1 pound pasta (macaroni, ziti or fusilli)
1 tablespoon extra-virgin olive oil
1 large head cauliflower
1 cup chicken stock
3 tablespoons butter
4 cloves garlic, finely chopped
3 tablespoons flour
3 cups whole milk
pinch of nutmeg, grated
pinch of sage, ground
2 tablespoons Dijon mustard
1 cup sharp white Cheddar cheese
1 cup Gruyere cheese
1 cup shredded Parmigiano cheese
1/3 cup bread crumbs
- Preheat the oven to 400 degrees F.
- Bring water to a boil for pasta. Salt the water and undercook the pasta by 2 minutes, about 5 to 6 minutes.
- In a covered Dutch oven heat extra-virgin olive oil over medium to medium-high heat.

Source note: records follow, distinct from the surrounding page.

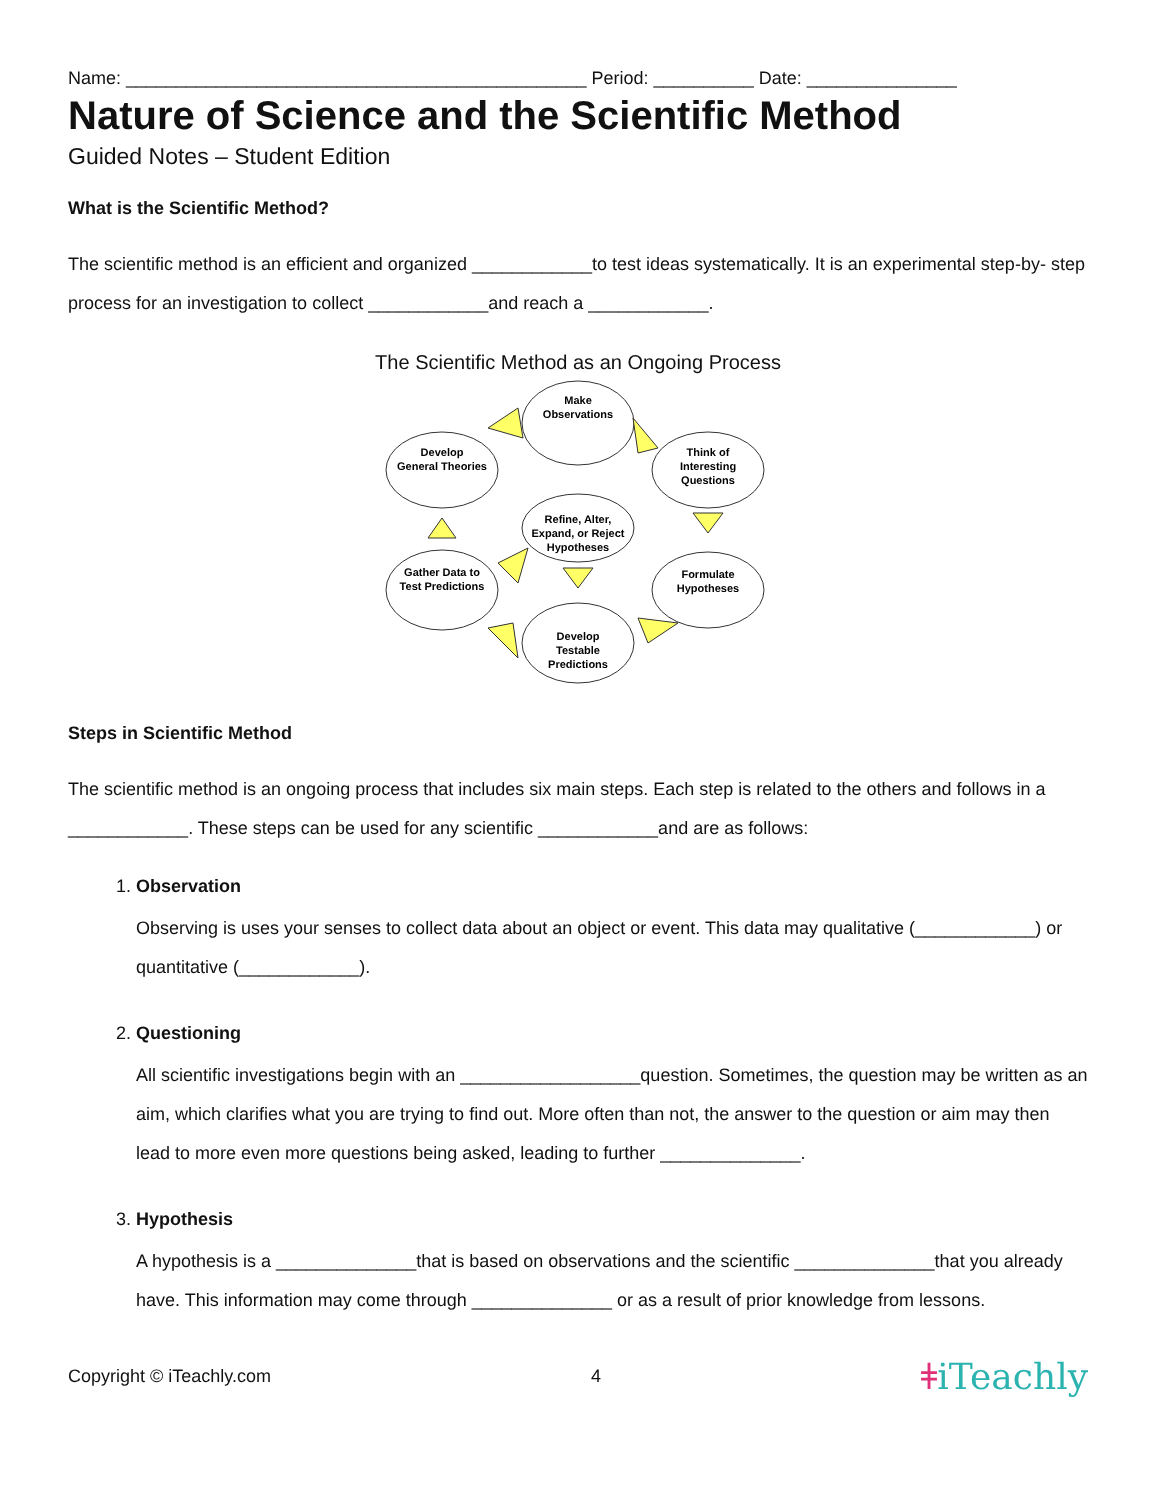Name: ______________________________________________ Period: __________ Date: _______________
Nature of Science and the Scientific Method
Guided Notes – Student Edition
What is the Scientific Method?
The scientific method is an efficient and organized ____________to test ideas systematically. It is an experimental step-by- step process for an investigation to collect ____________and reach a ____________.
The Scientific Method as an Ongoing Process
Make
Observations
Think of
Interesting
Questions
Formulate
Hypotheses
Develop
Testable
Predictions
Gather Data to
Test Predictions
Develop
General Theories
Refine, Alter,
Expand, or Reject
Hypotheses
Steps in Scientific Method
The scientific method is an ongoing process that includes six main steps. Each step is related to the others and follows in a ____________. These steps can be used for any scientific ____________and are as follows:
1.
Observation
Observing is uses your senses to collect data about an object or event. This data may qualitative (____________) or quantitative (____________).
2.
Questioning
All scientific investigations begin with an __________________question. Sometimes, the question may be written as an aim, which clarifies what you are trying to find out. More often than not, the answer to the question or aim may then lead to more even more questions being asked, leading to further ______________.
3.
Hypothesis
A hypothesis is a ______________that is based on observations and the scientific ______________that you already have. This information may come through ______________ or as a result of prior knowledge from lessons.
Copyright © iTeachly.com 4 ǂiTeachly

- Cut the cauliflower into florets. Add them to the pot along with the chicken stock. Cover and steam for 10 minutes or until tender. Remove cauliflower from pot and set aside. Discard broth from pot.
- Over medium heat in the same pot, melt the butter, then add garlic. Saute for 3 to 4 minutes. Add in the flour and whisk for 1 minute. Whisk in the whole milk and season with salt, pepper, nutmeg, and sage.
- When thickened, stir in the Dijon mustard and 2/3 of the combined cheeses.
- Drain the pasta, add in the cauliflower, stir in the cheese sauce,
and transfer to 13 x 9 inch baking dish.
- Cover with foil and bake for 40 minutes (on a baking sheet to catch the bubble-over).
- Remove the foil, top with bread crumbs and remaining cheese and bake for an additional 15 minutes.